• HOW TO COMPLETE THIS TASK
Extract every line below that contains the word "const".

[Document images with source code]
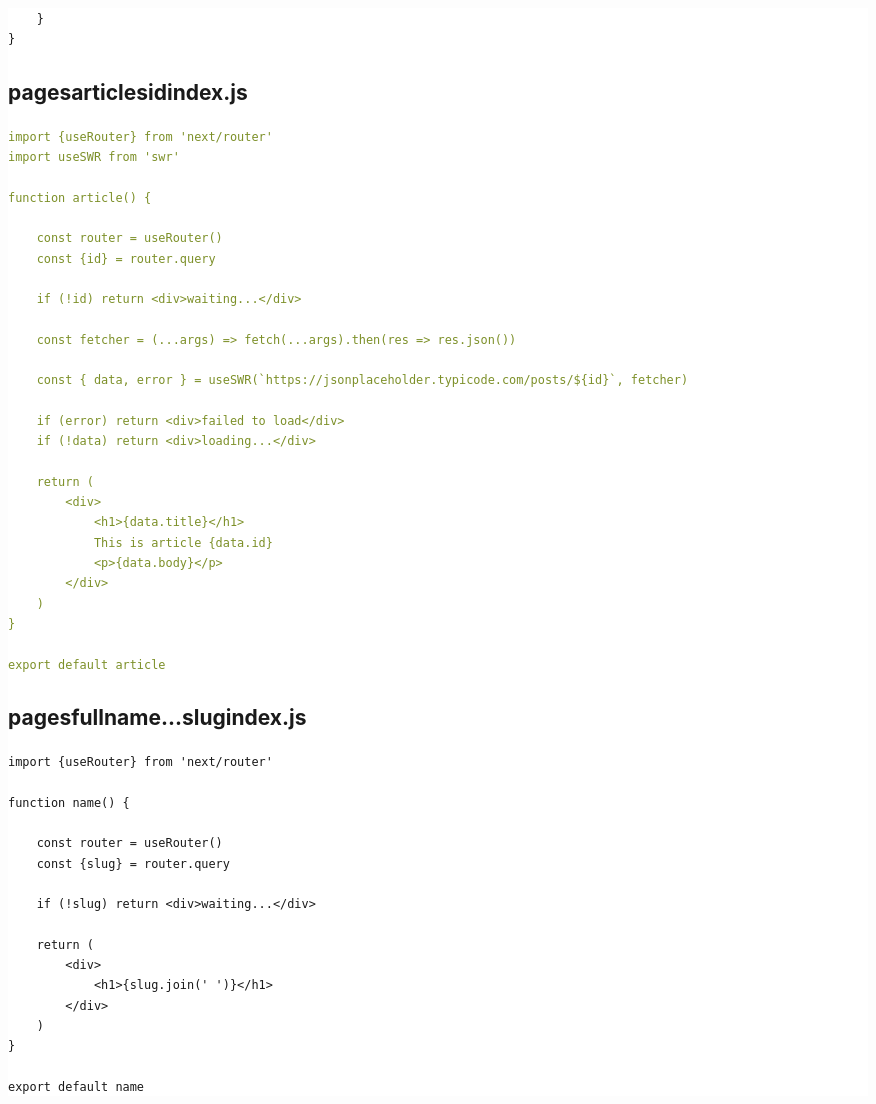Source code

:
 ```text
    }
}
```

## pagesarticlesidindex.js

```yaml
import {useRouter} from 'next/router'
import useSWR from 'swr'

function article() {

    const router = useRouter()
    const {id} = router.query

    if (!id) return <div>waiting...</div>

    const fetcher = (...args) => fetch(...args).then(res => res.json())

    const { data, error } = useSWR(`https://jsonplaceholder.typicode.com/posts/${id}`, fetcher)

    if (error) return <div>failed to load</div>
    if (!data) return <div>loading...</div>
    
    return (
        <div>
            <h1>{data.title}</h1>
            This is article {data.id}
            <p>{data.body}</p>
        </div>
    )
}

export default article
```

## pagesfullname...slugindex.js

```text
import {useRouter} from 'next/router'

function name() {

    const router = useRouter()
    const {slug} = router.query

    if (!slug) return <div>waiting...</div>

    return (
        <div>
            <h1>{slug.join(' ')}</h1>
        </div>
    )
}

export default name
```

• TASK RESULT
    const router = useRouter()
    const {id} = router.query
    const fetcher = (...args) => fetch(...args).then(res => res.json())
    const { data, error } = useSWR(`https://jsonplaceholder.typicode.com/posts/${id}`, fetcher)
    const router = useRouter()
    const {slug} = router.query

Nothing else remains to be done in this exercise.